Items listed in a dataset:
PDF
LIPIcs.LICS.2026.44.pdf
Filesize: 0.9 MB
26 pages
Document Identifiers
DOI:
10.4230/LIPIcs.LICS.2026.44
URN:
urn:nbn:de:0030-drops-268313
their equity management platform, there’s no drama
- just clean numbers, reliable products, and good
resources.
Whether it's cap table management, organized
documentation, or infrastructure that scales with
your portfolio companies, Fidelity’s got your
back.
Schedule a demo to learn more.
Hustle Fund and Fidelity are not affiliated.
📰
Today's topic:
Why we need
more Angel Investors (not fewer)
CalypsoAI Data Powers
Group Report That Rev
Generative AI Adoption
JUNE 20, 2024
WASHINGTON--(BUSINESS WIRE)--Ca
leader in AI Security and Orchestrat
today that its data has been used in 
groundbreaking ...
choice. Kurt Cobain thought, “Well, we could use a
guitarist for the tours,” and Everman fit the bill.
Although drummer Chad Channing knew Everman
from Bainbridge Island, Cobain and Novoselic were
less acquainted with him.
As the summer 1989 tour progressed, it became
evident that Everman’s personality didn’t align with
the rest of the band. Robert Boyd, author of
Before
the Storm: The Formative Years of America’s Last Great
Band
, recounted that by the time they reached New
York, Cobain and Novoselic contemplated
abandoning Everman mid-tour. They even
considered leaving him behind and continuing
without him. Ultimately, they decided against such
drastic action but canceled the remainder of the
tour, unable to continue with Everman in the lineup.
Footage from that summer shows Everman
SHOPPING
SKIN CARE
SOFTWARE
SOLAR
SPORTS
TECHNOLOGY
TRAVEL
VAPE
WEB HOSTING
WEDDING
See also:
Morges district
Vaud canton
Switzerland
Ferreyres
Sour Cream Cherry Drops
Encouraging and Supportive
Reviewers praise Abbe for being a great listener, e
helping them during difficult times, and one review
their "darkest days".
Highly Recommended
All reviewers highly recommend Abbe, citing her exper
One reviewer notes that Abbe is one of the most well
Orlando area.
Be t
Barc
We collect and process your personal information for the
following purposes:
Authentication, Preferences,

What you should do: Which lines in the data above hold the string "LIPIcs"? Show each one.

Exercise answer:
LIPIcs.LICS.2026.44.pdf
10.4230/LIPIcs.LICS.2026.44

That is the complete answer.